## THE PROBLEM
What follows is a set of records; restate each one word for word and drop the pictures.

(Records from a collection)
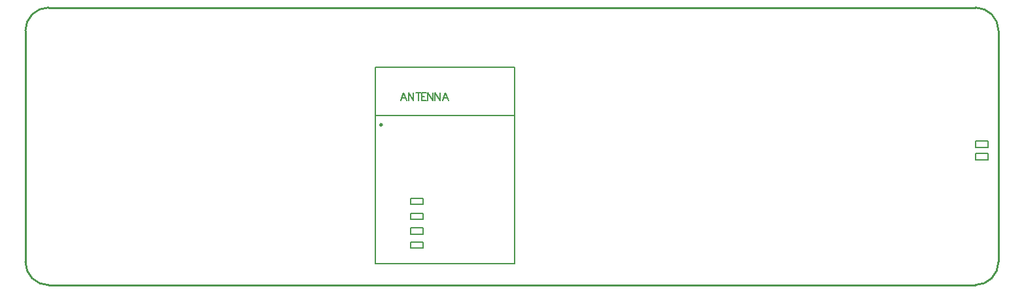
<source format=gm1>
G04*
G04 #@! TF.GenerationSoftware,Altium Limited,Altium Designer,19.0.14 (431)*
G04*
G04 Layer_Color=16711935*
%FSLAX44Y44*%
%MOMM*%
G71*
G01*
G75*
%ADD11C,0.2540*%
%ADD12C,0.3000*%
%ADD13C,0.1520*%
%ADD16C,0.1270*%
%ADD108C,0.1984*%
D11*
X1526500Y885220D02*
G03*
X1556500Y915220I0J30000D01*
G01*
X296500D02*
G03*
X326500Y885220I30000J0D01*
G01*
Y1245220D02*
G03*
X296500Y1215220I0J-30000D01*
G01*
X1556500D02*
G03*
X1526500Y1245220I-30000J0D01*
G01*
X296500Y915220D02*
Y1215220D01*
X326500Y885220D02*
X1526500D01*
X326500Y1245220D02*
X1526500D01*
X1556500Y915220D02*
Y1215220D01*
D12*
X757980Y1093130D02*
G03*
X757980Y1093130I-1000J0D01*
G01*
D13*
X1557020Y1132800D02*
Y1164800D01*
Y1100800D02*
Y1164800D01*
Y1103800D02*
Y1164800D01*
D16*
X1526620Y1072000D02*
X1542620D01*
X1526620Y1064000D02*
X1542620D01*
X1526620D02*
Y1072000D01*
X1542620Y1064000D02*
Y1072000D01*
X1526620Y1056000D02*
X1542620D01*
X1526620Y1048000D02*
X1542620D01*
X1526620D02*
Y1056000D01*
X1542620Y1048000D02*
Y1056000D01*
X795230Y951500D02*
X811230D01*
X795230Y959500D02*
X811230D01*
Y951500D02*
Y959500D01*
X795230Y951500D02*
Y959500D01*
Y970500D02*
X811230D01*
X795230Y978500D02*
X811230D01*
Y970500D02*
Y978500D01*
X795230Y970500D02*
Y978500D01*
Y933250D02*
X811230D01*
X795230Y941250D02*
X811230D01*
Y933250D02*
Y941250D01*
X795230Y933250D02*
Y941250D01*
X795130Y990000D02*
X811130D01*
X795130Y998000D02*
X811130D01*
Y990000D02*
Y998000D01*
X795130Y990000D02*
Y998000D01*
X750150Y1105250D02*
X929350D01*
X749750Y913250D02*
Y1168250D01*
Y913250D02*
X929750D01*
Y1168250D01*
X749750D02*
X929750D01*
D108*
X790118Y1124760D02*
X786310Y1134757D01*
X782501Y1124760D01*
X783929Y1128092D02*
X788690D01*
X792451Y1134757D02*
Y1124760D01*
Y1134757D02*
X799117Y1124760D01*
Y1134757D02*
Y1124760D01*
X805210Y1134757D02*
Y1124760D01*
X801878Y1134757D02*
X808543D01*
X815922D02*
X809733D01*
Y1124760D01*
X815922D01*
X809733Y1129996D02*
X813542D01*
X817589Y1134757D02*
Y1124760D01*
Y1134757D02*
X824254Y1124760D01*
Y1134757D02*
Y1124760D01*
X827015Y1134757D02*
Y1124760D01*
Y1134757D02*
X833680Y1124760D01*
Y1134757D02*
Y1124760D01*
X844059D02*
X840250Y1134757D01*
X836442Y1124760D01*
X837870Y1128092D02*
X842631D01*
M02*

</source>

## SOLUTION TO THIS EXERCISE
<source format=gm1>
G04*
G04 #@! TF.GenerationSoftware,Altium Limited,Altium Designer,19.0.14 (431)*
G04*
G04 Layer_Color=16711935*
%FSLAX44Y44*%
%MOMM*%
G71*
G01*
G75*
%ADD11C,0.2540*%
%ADD12C,0.3000*%
%ADD13C,0.1520*%
%ADD16C,0.1270*%
%ADD108C,0.1984*%
D11*
X1526500Y885220D02*
G03*
X1556500Y915220I0J30000D01*
G01*
X296500D02*
G03*
X326500Y885220I30000J0D01*
G01*
Y1245220D02*
G03*
X296500Y1215220I0J-30000D01*
G01*
X1556500D02*
G03*
X1526500Y1245220I-30000J0D01*
G01*
X296500Y915220D02*
Y1215220D01*
X326500Y885220D02*
X1526500D01*
X326500Y1245220D02*
X1526500D01*
X1556500Y915220D02*
Y1215220D01*
D12*
X757980Y1093130D02*
G03*
X757980Y1093130I-1000J0D01*
G01*
D13*
X1557020Y1132800D02*
Y1164800D01*
Y1100800D02*
Y1164800D01*
Y1103800D02*
Y1164800D01*
D16*
X1526620Y1072000D02*
X1542620D01*
X1526620Y1064000D02*
X1542620D01*
X1526620D02*
Y1072000D01*
X1542620Y1064000D02*
Y1072000D01*
X1526620Y1056000D02*
X1542620D01*
X1526620Y1048000D02*
X1542620D01*
X1526620D02*
Y1056000D01*
X1542620Y1048000D02*
Y1056000D01*
X795230Y951500D02*
X811230D01*
X795230Y959500D02*
X811230D01*
Y951500D02*
Y959500D01*
X795230Y951500D02*
Y959500D01*
Y970500D02*
X811230D01*
X795230Y978500D02*
X811230D01*
Y970500D02*
Y978500D01*
X795230Y970500D02*
Y978500D01*
Y933250D02*
X811230D01*
X795230Y941250D02*
X811230D01*
Y933250D02*
Y941250D01*
X795230Y933250D02*
Y941250D01*
X795130Y990000D02*
X811130D01*
X795130Y998000D02*
X811130D01*
Y990000D02*
Y998000D01*
X795130Y990000D02*
Y998000D01*
X750150Y1105250D02*
X929350D01*
X749750Y913250D02*
Y1168250D01*
Y913250D02*
X929750D01*
Y1168250D01*
X749750D02*
X929750D01*
D108*
X790118Y1124760D02*
X786310Y1134757D01*
X782501Y1124760D01*
X783929Y1128092D02*
X788690D01*
X792451Y1134757D02*
Y1124760D01*
Y1134757D02*
X799117Y1124760D01*
Y1134757D02*
Y1124760D01*
X805210Y1134757D02*
Y1124760D01*
X801878Y1134757D02*
X808543D01*
X815922D02*
X809733D01*
Y1124760D01*
X815922D01*
X809733Y1129996D02*
X813542D01*
X817589Y1134757D02*
Y1124760D01*
Y1134757D02*
X824254Y1124760D01*
Y1134757D02*
Y1124760D01*
X827015Y1134757D02*
Y1124760D01*
Y1134757D02*
X833680Y1124760D01*
Y1134757D02*
Y1124760D01*
X844059D02*
X840250Y1134757D01*
X836442Y1124760D01*
X837870Y1128092D02*
X842631D01*
M02*

</source>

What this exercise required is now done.